Ogni ombra si muove in cerca dei suoi feti, delle sue incompiute, che arrischiano invano di emergere tra il disordine delle varianti a penna all’interno degli armadi-cassaforte, simili a spirali di insetti sulle foglie. C’è della bellezza in queste creature abortite, in questi personaggi non ancora condotti a compimento e abbandonati ai margini del niente. […] Siamo sempre lì, una bellezza prigioniera di ciò che avrebbe potuto essere e non è stato; una distanza non sempre ipotizzabile fra prime stesure e opere giunte alla luce della stampa. Di qua ombre inquiete che vagano nelle sale del Fondo, di là embrioni, feti, aborti della scrittura sporchi di inchiostro, uccisi dalle cancellature. Allora il Fondo è un universo in miniatura, che abbraccia in un solo insieme le cose che ci sono e quelle fluttuanti tra il possibile e l’improbabile. Cosi cessa di essere un semplice Fondo, dove tutto il dentro è deposito e il fuori è vita. Diventa anzi specchio del mondo, dove quasi niente di quanto ha inizio giunge del tutto a compimento. Si muovono da padrone perché solo loro sanno che cosa veramente sia il passato, mentre la via d’uscita dei pensieri dei viventi è quasi sempre una via che segue la freccia diretta al dopo, non al prima. Per i viventi dentro l’unione di passato e futuro è il futuro che soverchia. Tutto sommato anche il Fondo con le sue quotidiane pulsazioni, con il ramificarsi per cui ogni ramo ne genererà altri sembra provare non esserci bene che non si proietti nel dopopresente […]»(pp. 5-9).
***
«[…] Si sa, ci sono cose che si presentano come segni di altre. Guai se ci si incaponisce a non vederli questi segni, anche se possono a prima vista apparire privi di senso. La vita quotidiana contiene un mucchio di avvertimenti che appaiono assolutamente privi di senso e carenti di realtà, ma che esistono tuttavia, è solo la ragione del loro esistere che rimane nell’ombra. Per questo non sempre ci si sente in grado di distinguere se un evento del passato che ricordiamo c’è stato o lo abbiamo sognato e trasformato in conformità dell’architettura interna del nostro io» (p. 111).

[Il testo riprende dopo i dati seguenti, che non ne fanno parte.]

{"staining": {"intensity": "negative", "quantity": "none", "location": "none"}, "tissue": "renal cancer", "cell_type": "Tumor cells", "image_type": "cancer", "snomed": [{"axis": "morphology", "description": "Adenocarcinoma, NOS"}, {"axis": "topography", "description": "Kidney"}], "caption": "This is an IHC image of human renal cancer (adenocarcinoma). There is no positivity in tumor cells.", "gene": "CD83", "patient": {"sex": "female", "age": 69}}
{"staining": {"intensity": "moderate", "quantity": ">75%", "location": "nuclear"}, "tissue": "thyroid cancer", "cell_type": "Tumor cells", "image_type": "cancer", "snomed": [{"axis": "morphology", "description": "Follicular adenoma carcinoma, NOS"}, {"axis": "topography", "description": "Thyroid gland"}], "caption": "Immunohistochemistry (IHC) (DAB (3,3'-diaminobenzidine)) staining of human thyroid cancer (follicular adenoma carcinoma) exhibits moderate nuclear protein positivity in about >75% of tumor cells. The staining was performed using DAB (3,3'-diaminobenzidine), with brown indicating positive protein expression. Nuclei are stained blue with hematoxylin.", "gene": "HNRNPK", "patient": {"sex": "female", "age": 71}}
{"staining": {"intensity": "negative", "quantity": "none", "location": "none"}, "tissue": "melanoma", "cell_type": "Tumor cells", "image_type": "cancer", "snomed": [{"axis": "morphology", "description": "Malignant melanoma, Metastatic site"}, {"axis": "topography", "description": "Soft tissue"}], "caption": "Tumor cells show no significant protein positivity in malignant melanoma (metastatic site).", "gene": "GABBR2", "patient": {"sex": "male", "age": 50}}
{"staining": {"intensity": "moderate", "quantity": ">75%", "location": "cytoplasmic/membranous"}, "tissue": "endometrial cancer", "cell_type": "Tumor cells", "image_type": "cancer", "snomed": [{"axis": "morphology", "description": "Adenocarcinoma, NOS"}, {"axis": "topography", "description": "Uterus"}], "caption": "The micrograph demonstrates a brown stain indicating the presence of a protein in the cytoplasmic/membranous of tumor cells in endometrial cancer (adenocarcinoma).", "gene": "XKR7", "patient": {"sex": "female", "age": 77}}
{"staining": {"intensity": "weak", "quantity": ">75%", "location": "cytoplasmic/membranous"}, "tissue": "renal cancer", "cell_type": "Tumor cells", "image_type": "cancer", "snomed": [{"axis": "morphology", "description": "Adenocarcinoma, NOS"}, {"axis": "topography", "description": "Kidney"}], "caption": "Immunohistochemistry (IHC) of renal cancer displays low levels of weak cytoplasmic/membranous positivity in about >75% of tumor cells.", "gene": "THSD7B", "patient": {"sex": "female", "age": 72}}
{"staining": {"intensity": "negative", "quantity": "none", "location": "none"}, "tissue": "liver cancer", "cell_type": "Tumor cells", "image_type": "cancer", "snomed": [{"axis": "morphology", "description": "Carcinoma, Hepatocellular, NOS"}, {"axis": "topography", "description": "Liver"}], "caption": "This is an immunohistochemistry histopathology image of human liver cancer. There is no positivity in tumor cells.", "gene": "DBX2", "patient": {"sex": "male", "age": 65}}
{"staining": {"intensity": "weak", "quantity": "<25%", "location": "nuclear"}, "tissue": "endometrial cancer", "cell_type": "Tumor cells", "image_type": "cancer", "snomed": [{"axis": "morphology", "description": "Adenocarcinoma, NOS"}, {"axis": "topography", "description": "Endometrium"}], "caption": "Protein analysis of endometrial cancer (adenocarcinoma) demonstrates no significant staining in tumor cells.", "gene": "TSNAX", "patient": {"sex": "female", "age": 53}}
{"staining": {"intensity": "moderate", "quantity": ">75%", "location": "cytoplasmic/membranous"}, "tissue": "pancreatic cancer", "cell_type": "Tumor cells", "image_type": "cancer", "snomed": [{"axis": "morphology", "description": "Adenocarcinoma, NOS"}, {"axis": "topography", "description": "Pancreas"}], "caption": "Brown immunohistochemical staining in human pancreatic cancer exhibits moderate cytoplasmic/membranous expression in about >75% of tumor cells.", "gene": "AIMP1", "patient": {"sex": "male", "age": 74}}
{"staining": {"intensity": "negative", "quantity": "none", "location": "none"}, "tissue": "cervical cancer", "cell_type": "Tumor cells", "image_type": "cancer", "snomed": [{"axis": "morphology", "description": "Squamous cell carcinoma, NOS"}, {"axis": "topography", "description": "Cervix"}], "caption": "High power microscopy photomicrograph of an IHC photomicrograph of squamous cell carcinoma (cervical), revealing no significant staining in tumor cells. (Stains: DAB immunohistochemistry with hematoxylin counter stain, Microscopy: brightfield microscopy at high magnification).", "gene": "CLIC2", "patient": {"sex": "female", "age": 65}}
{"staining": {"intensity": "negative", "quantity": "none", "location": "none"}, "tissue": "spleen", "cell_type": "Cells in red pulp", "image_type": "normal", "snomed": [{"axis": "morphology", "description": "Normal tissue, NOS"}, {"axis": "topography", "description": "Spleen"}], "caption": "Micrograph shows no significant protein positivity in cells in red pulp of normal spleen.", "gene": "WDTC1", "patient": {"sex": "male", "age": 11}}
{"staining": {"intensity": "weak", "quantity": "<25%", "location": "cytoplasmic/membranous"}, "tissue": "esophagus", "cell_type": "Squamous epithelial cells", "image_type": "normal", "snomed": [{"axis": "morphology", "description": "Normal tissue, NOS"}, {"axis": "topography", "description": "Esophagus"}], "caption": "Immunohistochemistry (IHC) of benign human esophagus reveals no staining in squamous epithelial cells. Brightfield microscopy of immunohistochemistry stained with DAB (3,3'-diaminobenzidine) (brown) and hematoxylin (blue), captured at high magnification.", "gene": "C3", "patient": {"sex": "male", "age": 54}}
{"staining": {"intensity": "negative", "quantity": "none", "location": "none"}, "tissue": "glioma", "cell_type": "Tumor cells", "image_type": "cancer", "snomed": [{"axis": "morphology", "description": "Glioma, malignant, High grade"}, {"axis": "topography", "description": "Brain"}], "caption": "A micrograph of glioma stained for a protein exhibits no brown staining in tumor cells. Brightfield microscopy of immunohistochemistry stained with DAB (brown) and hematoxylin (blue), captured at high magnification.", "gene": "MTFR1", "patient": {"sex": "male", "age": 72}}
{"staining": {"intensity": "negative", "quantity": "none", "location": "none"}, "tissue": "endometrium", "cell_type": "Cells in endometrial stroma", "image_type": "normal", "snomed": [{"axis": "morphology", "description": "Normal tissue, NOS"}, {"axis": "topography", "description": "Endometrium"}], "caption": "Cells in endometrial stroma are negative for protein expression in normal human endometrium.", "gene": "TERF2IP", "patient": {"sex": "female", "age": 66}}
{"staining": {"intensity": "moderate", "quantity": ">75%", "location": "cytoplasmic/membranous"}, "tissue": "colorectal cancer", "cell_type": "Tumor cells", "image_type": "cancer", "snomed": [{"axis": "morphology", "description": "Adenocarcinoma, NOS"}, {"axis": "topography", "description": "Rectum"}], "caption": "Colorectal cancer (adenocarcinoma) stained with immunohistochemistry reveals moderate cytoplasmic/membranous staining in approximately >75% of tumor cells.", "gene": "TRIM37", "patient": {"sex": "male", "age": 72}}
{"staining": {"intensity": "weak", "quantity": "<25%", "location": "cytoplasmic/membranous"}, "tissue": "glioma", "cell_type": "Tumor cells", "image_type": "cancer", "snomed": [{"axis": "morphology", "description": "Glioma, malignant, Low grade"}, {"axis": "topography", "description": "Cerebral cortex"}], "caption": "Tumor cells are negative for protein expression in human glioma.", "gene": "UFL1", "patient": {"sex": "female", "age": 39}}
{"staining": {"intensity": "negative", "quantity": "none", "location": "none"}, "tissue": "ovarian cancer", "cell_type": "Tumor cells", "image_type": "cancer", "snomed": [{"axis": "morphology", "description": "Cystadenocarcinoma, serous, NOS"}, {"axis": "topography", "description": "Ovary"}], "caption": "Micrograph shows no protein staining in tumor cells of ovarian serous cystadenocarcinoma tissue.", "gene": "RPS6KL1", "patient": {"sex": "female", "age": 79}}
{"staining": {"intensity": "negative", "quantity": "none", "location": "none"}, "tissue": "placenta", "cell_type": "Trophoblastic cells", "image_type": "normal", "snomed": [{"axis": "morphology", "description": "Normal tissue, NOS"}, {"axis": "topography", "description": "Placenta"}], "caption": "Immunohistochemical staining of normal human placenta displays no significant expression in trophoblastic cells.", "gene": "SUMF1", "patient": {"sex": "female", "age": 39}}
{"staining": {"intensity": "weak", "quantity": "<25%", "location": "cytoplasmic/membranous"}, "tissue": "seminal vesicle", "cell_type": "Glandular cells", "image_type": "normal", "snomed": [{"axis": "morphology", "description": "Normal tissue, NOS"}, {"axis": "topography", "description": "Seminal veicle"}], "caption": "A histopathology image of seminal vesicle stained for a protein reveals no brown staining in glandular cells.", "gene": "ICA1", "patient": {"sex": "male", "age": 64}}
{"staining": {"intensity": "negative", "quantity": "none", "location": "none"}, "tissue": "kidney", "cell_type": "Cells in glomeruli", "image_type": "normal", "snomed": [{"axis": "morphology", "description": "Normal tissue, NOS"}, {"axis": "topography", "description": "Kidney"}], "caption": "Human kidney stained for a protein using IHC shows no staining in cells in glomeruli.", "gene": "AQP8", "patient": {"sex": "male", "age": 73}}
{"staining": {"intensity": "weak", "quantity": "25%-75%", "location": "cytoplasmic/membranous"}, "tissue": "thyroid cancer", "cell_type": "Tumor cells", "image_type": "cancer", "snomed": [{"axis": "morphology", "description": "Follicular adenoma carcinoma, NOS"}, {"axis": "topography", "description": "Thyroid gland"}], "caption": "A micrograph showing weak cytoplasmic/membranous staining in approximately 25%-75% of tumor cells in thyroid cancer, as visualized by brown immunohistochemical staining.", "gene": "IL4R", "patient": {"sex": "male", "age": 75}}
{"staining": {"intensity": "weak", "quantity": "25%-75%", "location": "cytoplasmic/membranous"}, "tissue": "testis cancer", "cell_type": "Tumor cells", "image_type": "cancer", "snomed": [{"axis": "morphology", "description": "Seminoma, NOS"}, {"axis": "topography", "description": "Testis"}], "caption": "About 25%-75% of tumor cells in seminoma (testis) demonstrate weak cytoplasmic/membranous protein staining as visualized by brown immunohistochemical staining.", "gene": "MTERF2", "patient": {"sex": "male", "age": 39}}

Maria Corti, Ombre dal Fondo, Einaudi, Torino 1997.
Quarta di copertina
Esiste a Pavia un luogo singolare, popolato da ombre immerse in una temporalità diversa da quella dei viventi. Quel luogo ha un nome e una storia: si chiama «Fondo Manoscritti di autori moderni e contemporanei» ed è nato e cresciuto grazie ai sogni e alla tenacia di Maria Corti. Lì si conservano e si studiano i testi autografi dei maggiori scrittori dell’Otto e del Novecento, lì i viventi intrecciano le loro storie con quelle di chi non è più al mondo ma vi ha lasciato una traccia. In questo testo creativo Maria Corti, nella sua doppia veste di narratrice e di studiosa, evoca vicende del Fondo, divenuto nel corso degli anni una delle più vive realtà culturali italiane. Ed evocando dispensa testimonianze e aneddoti di prima mano su famosi scrittori, vedove votate alla gloria letteraria dei propri mariti, banchieri generosi, personaggi maggiori e minori che si incrociano come in un testo sinfonico, con tempi, ritmi e movimenti musicali di volta in volta diversi. Ombre dal Fondo è esempio di un raro genere letterario, una sorta di sinfonia evocativa. Coagula con originalità riflessioni sulla letteratura e sulla «materia» di cui la letteratura è fatta: il manoscritto d’autore, con i tratti a penna che definiscono una grafia, le correzioni, a volte i disegni che lo corredano, diventa la chiave d’accesso per sondare quello che Maria Corti chiama «avantesto», cioè la scaturigine, esistenziale oltreché letteraria, dell’invenzione creativa. Perché «al tocco giusto dello sguardo, gli occhi guardano il visibile, le Carte, e allo stesso posto vedono l’invisibile». Ombre dal Fondo, infine, è anche una rassegna di interventi critici su una serie di scrittori fra i più amati dall’autrice, da Montale a Bilenchi, ad Amelia Rosselli. Una critica, quella disseminata in questo libro, che non ha mai nulla di astratto ma si nutre della presenza fantasmatica degli scrittori e delle loro Carte, come in un concretissimo colloquio che tocca nel profondo le ragioni della letteratura.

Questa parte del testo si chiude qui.